Le persone che curano la terra curano anche il Paese, ha proseguito il ticinese, ricordando che «un buon raccolto non si improvvisa» ma si prepara e si protegge. «La stessa cosa vale per la Svizzera».

Infine un passaggio sulla neutralità, in vista dell’iniziativa UDC in votazione il 27 settembre: «Non è fine a sé stessa, ma un mezzo al servizio della nostra libertà, della nostra sicurezza e della nostra prosperità. Essere neutrali non significa voltare lo sguardo, bensì osservare e restare liberi per poter agire quando serve al nostro Paese».

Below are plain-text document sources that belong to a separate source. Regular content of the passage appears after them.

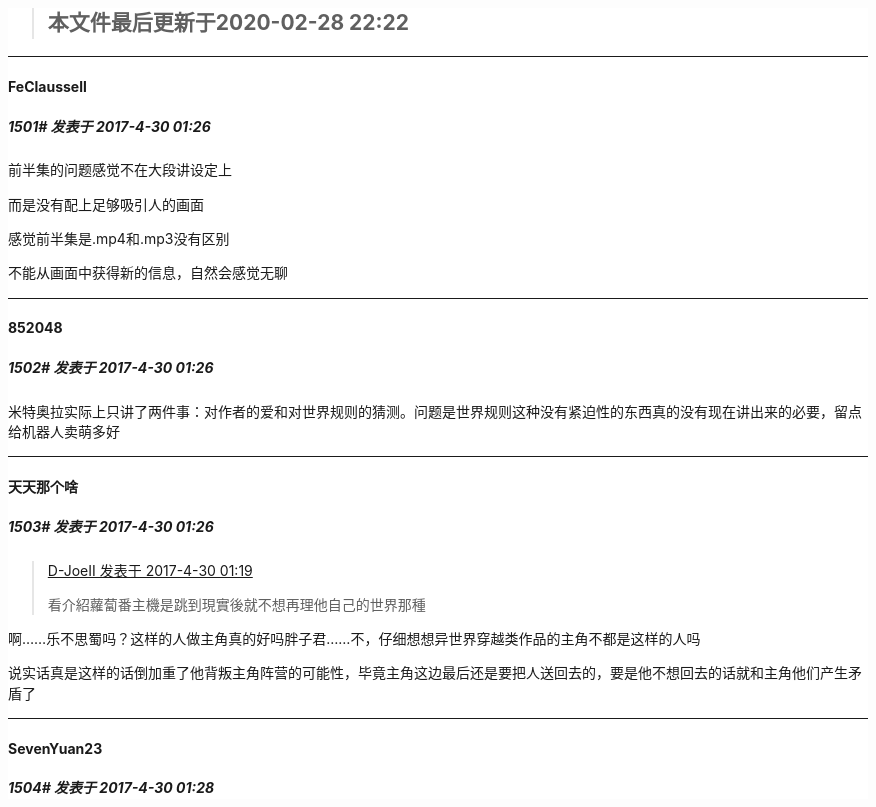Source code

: > ## **本文件最后更新于2020-02-28 22:22** 



*****

####  FeClaussell  
##### 1501#       发表于 2017-4-30 01:26




前半集的问题感觉不在大段讲设定上

而是没有配上足够吸引人的画面


感觉前半集是.mp4和.mp3没有区别

不能从画面中获得新的信息，自然会感觉无聊







*****

####  852048  
##### 1502#       发表于 2017-4-30 01:26




米特奥拉实际上只讲了两件事：对作者的爱和对世界规则的猜测。问题是世界规则这种没有紧迫性的东西真的没有现在讲出来的必要，留点给机器人卖萌多好







*****

####  天天那个啥  
##### 1503#       发表于 2017-4-30 01:26



<blockquote><a href="httphttps://bbs.saraba1st.com/2b/forum.php?mod=redirect&amp;goto=findpost&amp;pid=35807505&amp;ptid=1356195" target="_blank">D-JoeII 发表于 2017-4-30 01:19</a>

看介紹蘿蔔番主機是跳到現實後就不想再理他自己的世界那種</blockquote>
啊……乐不思蜀吗？这样的人做主角真的好吗胖子君……不，仔细想想异世界穿越类作品的主角不都是这样的人吗


说实话真是这样的话倒加重了他背叛主角阵营的可能性，毕竟主角这边最后还是要把人送回去的，要是他不想回去的话就和主角他们产生矛盾了







*****

####  SevenYuan23  
##### 1504#       发表于 2017-4-30 01:28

«La Svizzera sa evolversi senza perdere la propria identità»
Una volta arrivato ad Avenches (VD), il capo del DFAE ha poi elogiato una Svizzera che «ha sempre saputo evolversi, senza mai smettere di essere sé stessa», sottolineando come questa capacità le abbia consentito di affrontare le difficoltà senza perdere il proprio equilibrio.

Nel suo discorso in occasione della Festa nazionale, il capo del Dipartimento federale degli affari esteri (DFAE) ha affermato che la Confederazione non rifiuta di cambiare e adattarsi quando però è ritenuto necessario. La Svizzera «non ha mai confuso fedeltà e immobilismo», ha ribadito il consigliere federale ticinese.

Tra i valori da preservare, Cassis ha citato la neutralità, definendola non un rifugio bensì «un modo di essere utili al mondo». Con un riferimento implicito all'iniziativa popolare sulla neutralità lanciata da Pro Svizzera e da alcuni membri dell'UDC - in votazione il prossimo 27 settembre e respinta da Consiglio federale e Parlamento - il responsabile del DFAE ha sostenuto che il popolo si trova a dover scegliere tra una neutralità più forte e una più rigida.

A suo avviso, la situazione attuale consente alla Svizzera di «favorire il dialogo», offrire spazi d'incontro, «aprire una porta» e contribuire alla ricerca di soluzioni. «La nostra neutralità è preziosa. Non ci isola dal resto del mondo», ha sottolineato il malcantonese.